> [DATA IN THIS EXERCISE]:
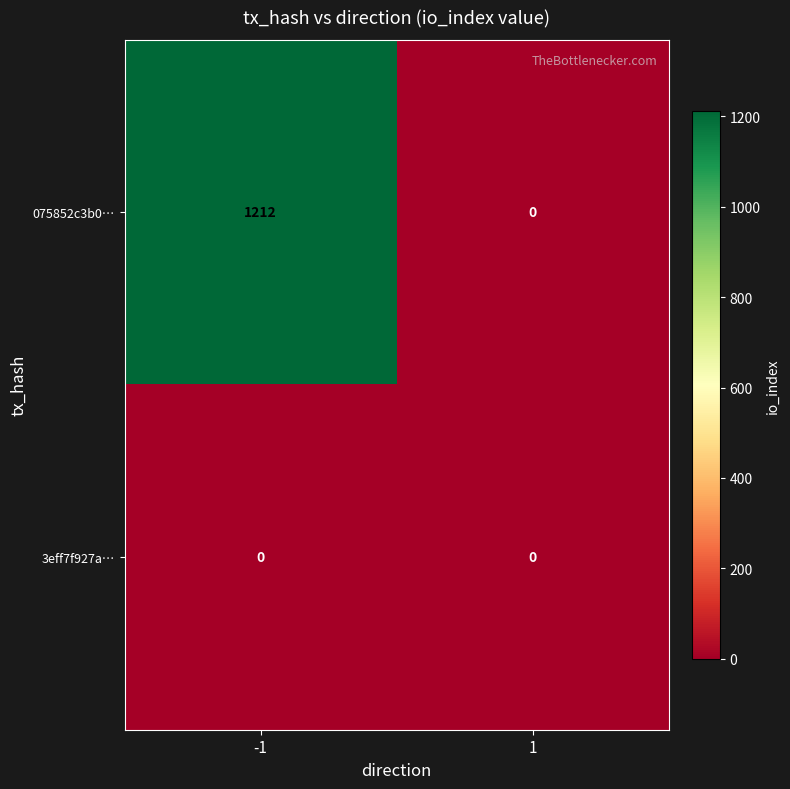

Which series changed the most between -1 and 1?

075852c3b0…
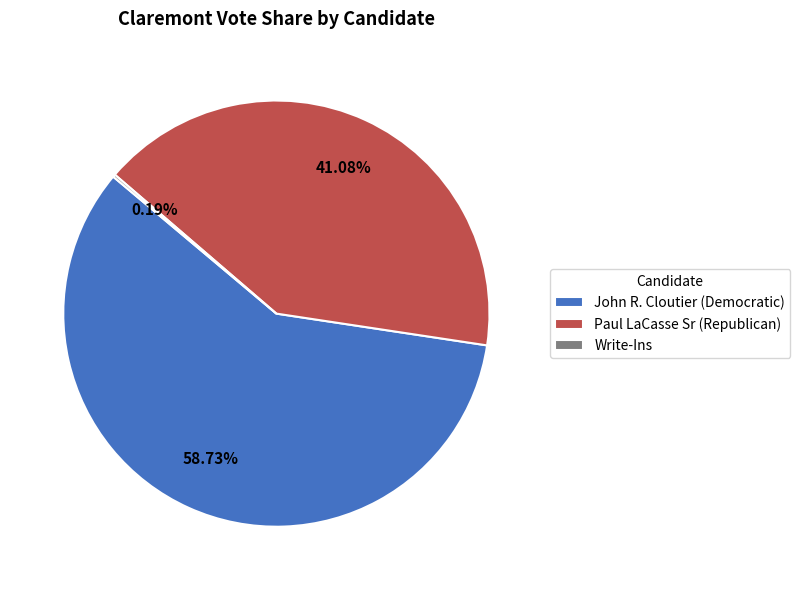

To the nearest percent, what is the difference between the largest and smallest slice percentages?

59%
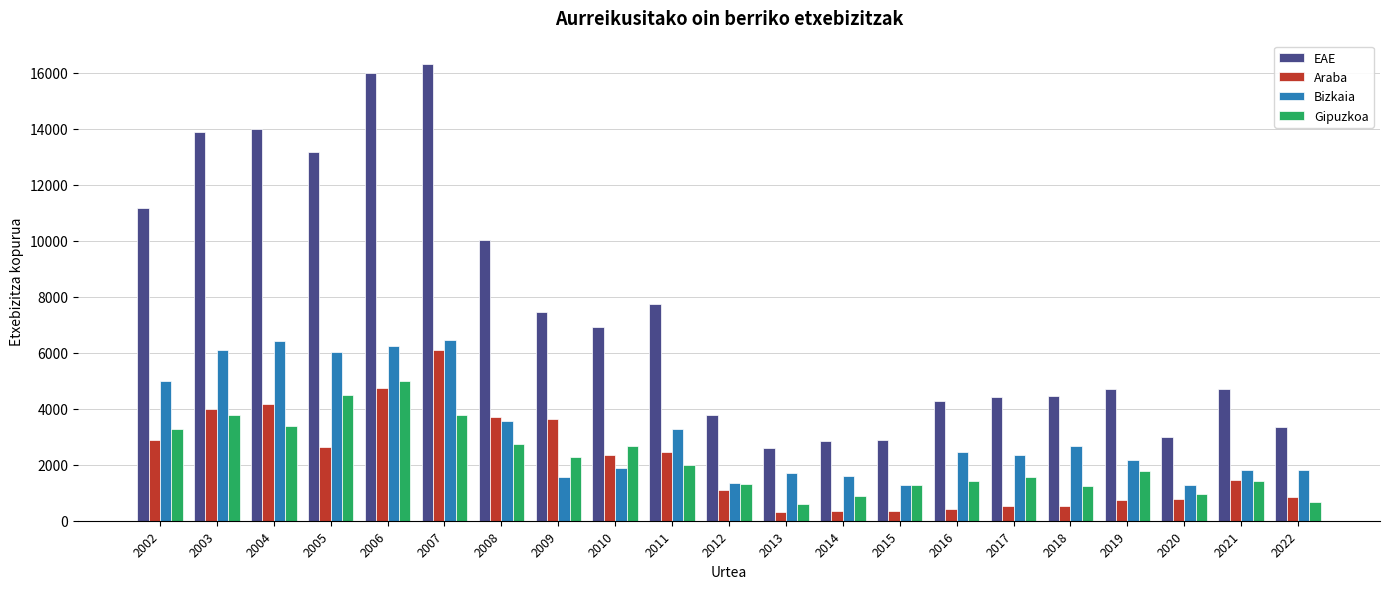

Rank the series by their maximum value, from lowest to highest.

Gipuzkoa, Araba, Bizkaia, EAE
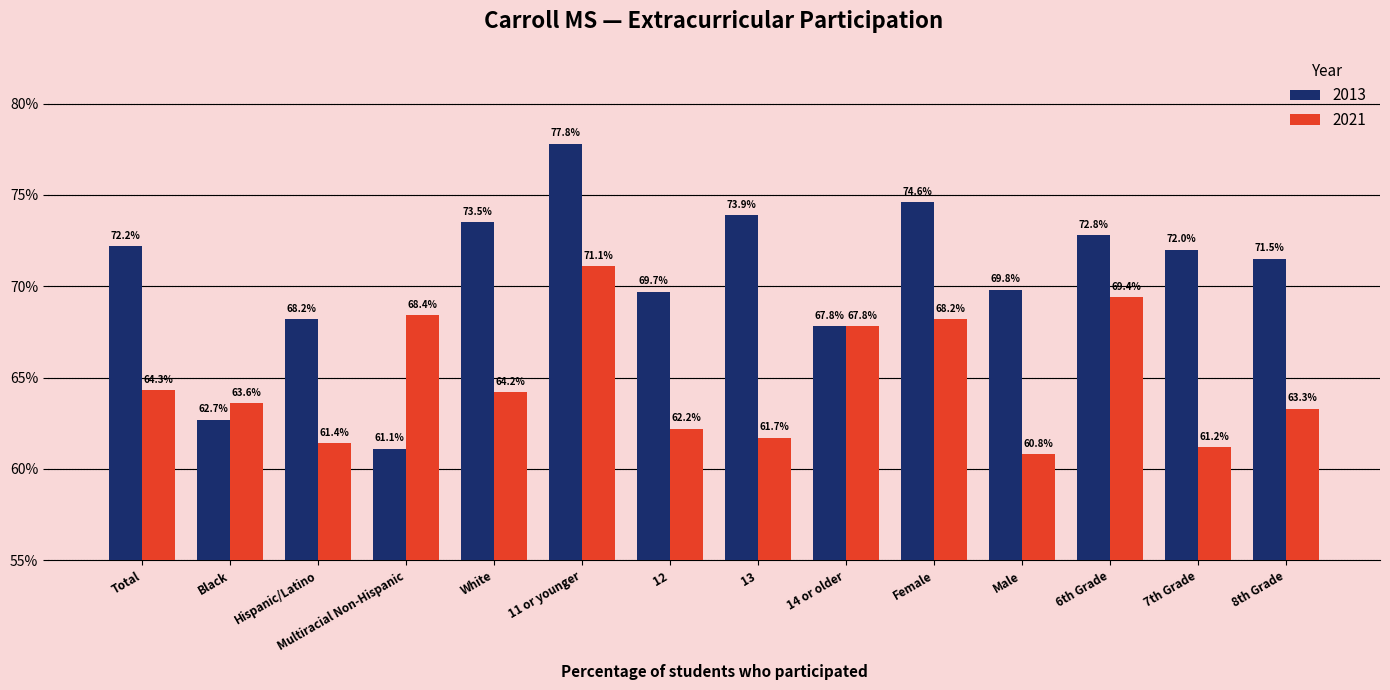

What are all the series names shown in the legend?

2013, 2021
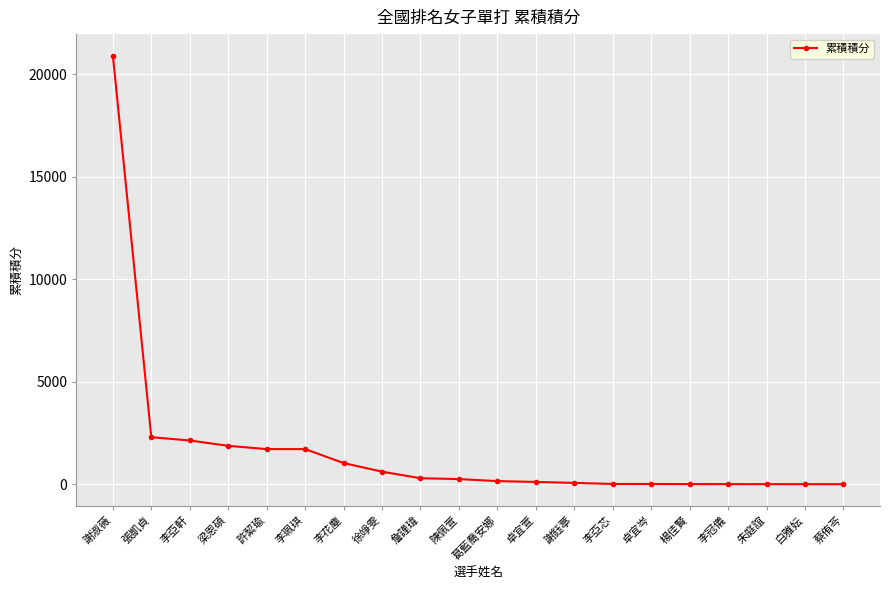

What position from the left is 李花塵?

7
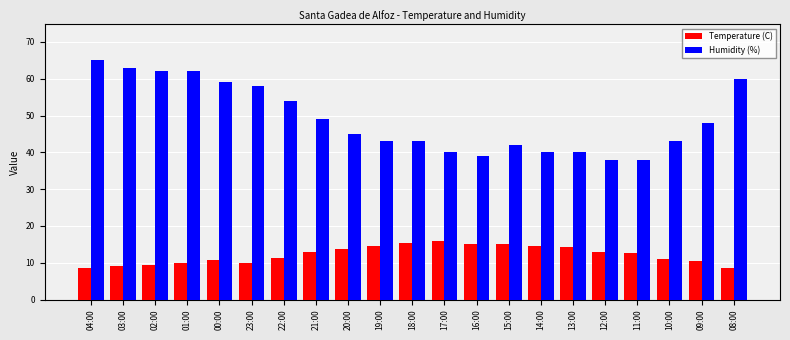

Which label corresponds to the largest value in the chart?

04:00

> [WORK ORDER]: Switch "the largest" to "the biggest" everywhere it appears in the items above, and write all of them out again with nothing else changed. Leave the pictures out.

> [ANSWER SPACE]:
Which series changed the most between -1 and 1?

075852c3b0…

To the nearest percent, what is the difference between the biggest and smallest slice percentages?

59%

Rank the series by their maximum value, from lowest to highest.

Gipuzkoa, Araba, Bizkaia, EAE

What are all the series names shown in the legend?

2013, 2021

What position from the left is 李花塵?

7

Which label corresponds to the biggest value in the chart?

04:00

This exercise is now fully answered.